§ DOKUMENTAUSZUG
Anmerkungen zur «Behördenverbindlichkeit» an vier Beispielen

Die Behördenverbindlichkeit ist eine glitschige Rechtsfigur[1]. Eine recht farbige Umschreibung liefert Thomas Fleiner[2]:

«Verwaltungsverordnungen sind Weisungen vorgesetzter Instanzen an ihre Untergebenen über die Art und Weise wie Zuständigkeiten der Verwaltung auszufüllen sind. Derartige Weisungen haben generell-abstrakten Charakter, richten sich aber nur an die internen Instanzen. Diese Verwaltungsanweisungen haben sicher nicht die gleiche Geltungskraft wie die Verordnungen im eigentlichen Sinne. Faktisch kommt ihnen aber eine überaus entscheidende Bedeutung zu. Die unterstellten Verwaltungsorgane werden sich nämlich an die ihnen von der übergeordneten Instanz vorgegebenen Weisungen halten. Die Weisungen sind nicht publiziert, der Betroffene weiss oft davon nichts. Deshalb ist es für ihn oft recht schwierig, den Entscheid begründet anzufechten …»

Ein schöner Teil behördenverbindlicher Anordnungen ist mittlerweile etwas aus dem Geheimbereich der Verwaltung aufgetaucht und mehr oder weniger öffentlich zugänglich. Das gilt insbesondere für hier im Vordergrund stehende behördenverbindliche Anordnungen aus dem Bau- und Planungsrecht. Der vorliegende Beitrag beleuchtet nach Begrifflichem (Ziff. 1) vier Beispiele (Ziff. 2). Es folgt eine kurze Kommentierung (Ziff. 3) und eine Würdigung (Ziff. 4).

1. Begriff

Die «Behördenverbindlichkeit» ist so alt wie die Mehrstufigkeit von Verwaltung und Verwaltungsjustiz.

§ BEREITGESTELLTE ANGABEN
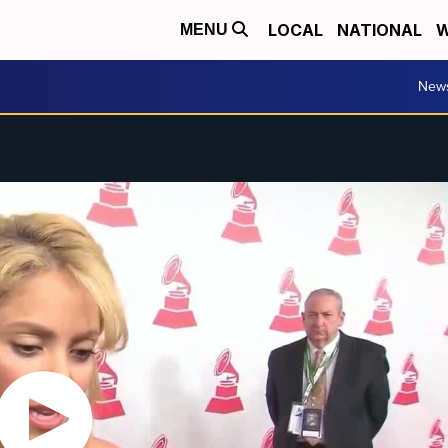
LOCAL
NATIONAL
W
MENU
New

§ DIE AUFGABE
Als was für eine Rechtsfigur bezeichnet der Beitrag zur Behördenverbindlichkeit diese gleich im ersten Satz?

§ ERGEBNIS FOLGT
Als glitschige Rechtsfigur.